Restate word for word the span that opens with the line containing "### 4. What" and closes with the final line of the data; give only those lines.
Start of Dataset excerpts
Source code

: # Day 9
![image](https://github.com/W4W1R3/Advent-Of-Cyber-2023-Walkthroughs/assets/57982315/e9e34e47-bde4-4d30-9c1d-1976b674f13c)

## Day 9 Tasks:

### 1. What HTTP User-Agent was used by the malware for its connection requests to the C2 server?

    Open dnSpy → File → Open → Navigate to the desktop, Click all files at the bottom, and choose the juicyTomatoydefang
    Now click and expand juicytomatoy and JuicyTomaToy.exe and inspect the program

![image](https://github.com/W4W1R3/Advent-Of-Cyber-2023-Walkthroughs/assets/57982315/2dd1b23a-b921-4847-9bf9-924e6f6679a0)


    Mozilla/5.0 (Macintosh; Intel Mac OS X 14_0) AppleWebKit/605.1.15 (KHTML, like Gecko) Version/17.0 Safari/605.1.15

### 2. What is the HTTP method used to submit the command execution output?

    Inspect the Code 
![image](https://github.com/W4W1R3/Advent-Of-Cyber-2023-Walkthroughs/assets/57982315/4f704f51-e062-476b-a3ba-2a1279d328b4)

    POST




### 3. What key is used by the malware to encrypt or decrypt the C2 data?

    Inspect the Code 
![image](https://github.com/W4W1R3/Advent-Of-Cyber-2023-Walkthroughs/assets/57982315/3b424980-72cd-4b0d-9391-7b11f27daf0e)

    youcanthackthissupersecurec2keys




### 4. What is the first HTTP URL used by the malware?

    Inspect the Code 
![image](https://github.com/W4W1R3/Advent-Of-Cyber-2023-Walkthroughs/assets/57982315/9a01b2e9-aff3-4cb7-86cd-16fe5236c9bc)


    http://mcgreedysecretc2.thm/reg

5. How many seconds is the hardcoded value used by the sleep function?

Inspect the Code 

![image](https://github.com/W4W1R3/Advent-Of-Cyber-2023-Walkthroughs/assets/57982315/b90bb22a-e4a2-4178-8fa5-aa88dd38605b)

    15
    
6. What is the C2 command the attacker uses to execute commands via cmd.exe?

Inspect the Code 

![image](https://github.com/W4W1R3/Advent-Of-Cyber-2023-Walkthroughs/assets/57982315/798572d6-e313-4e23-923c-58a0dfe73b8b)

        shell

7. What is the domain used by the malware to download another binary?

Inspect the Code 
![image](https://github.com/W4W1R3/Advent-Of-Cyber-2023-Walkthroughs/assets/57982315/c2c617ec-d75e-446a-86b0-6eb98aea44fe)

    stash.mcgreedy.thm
End of Dataset excerpts
Result for this task
### 4. What is the first HTTP URL used by the malware?

    Inspect the Code 
![image](https://github.com/W4W1R3/Advent-Of-Cyber-2023-Walkthroughs/assets/57982315/9a01b2e9-aff3-4cb7-86cd-16fe5236c9bc)


    http://mcgreedysecretc2.thm/reg

5. How many seconds is the hardcoded value used by the sleep function?

Inspect the Code 

![image](https://github.com/W4W1R3/Advent-Of-Cyber-2023-Walkthroughs/assets/57982315/b90bb22a-e4a2-4178-8fa5-aa88dd38605b)

    15
    
6. What is the C2 command the attacker uses to execute commands via cmd.exe?

Inspect the Code 

![image](https://github.com/W4W1R3/Advent-Of-Cyber-2023-Walkthroughs/assets/57982315/798572d6-e313-4e23-923c-58a0dfe73b8b)

        shell

7. What is the domain used by the malware to download another binary?

Inspect the Code 
![image](https://github.com/W4W1R3/Advent-Of-Cyber-2023-Walkthroughs/assets/57982315/c2c617ec-d75e-446a-86b0-6eb98aea44fe)

    stash.mcgreedy.thm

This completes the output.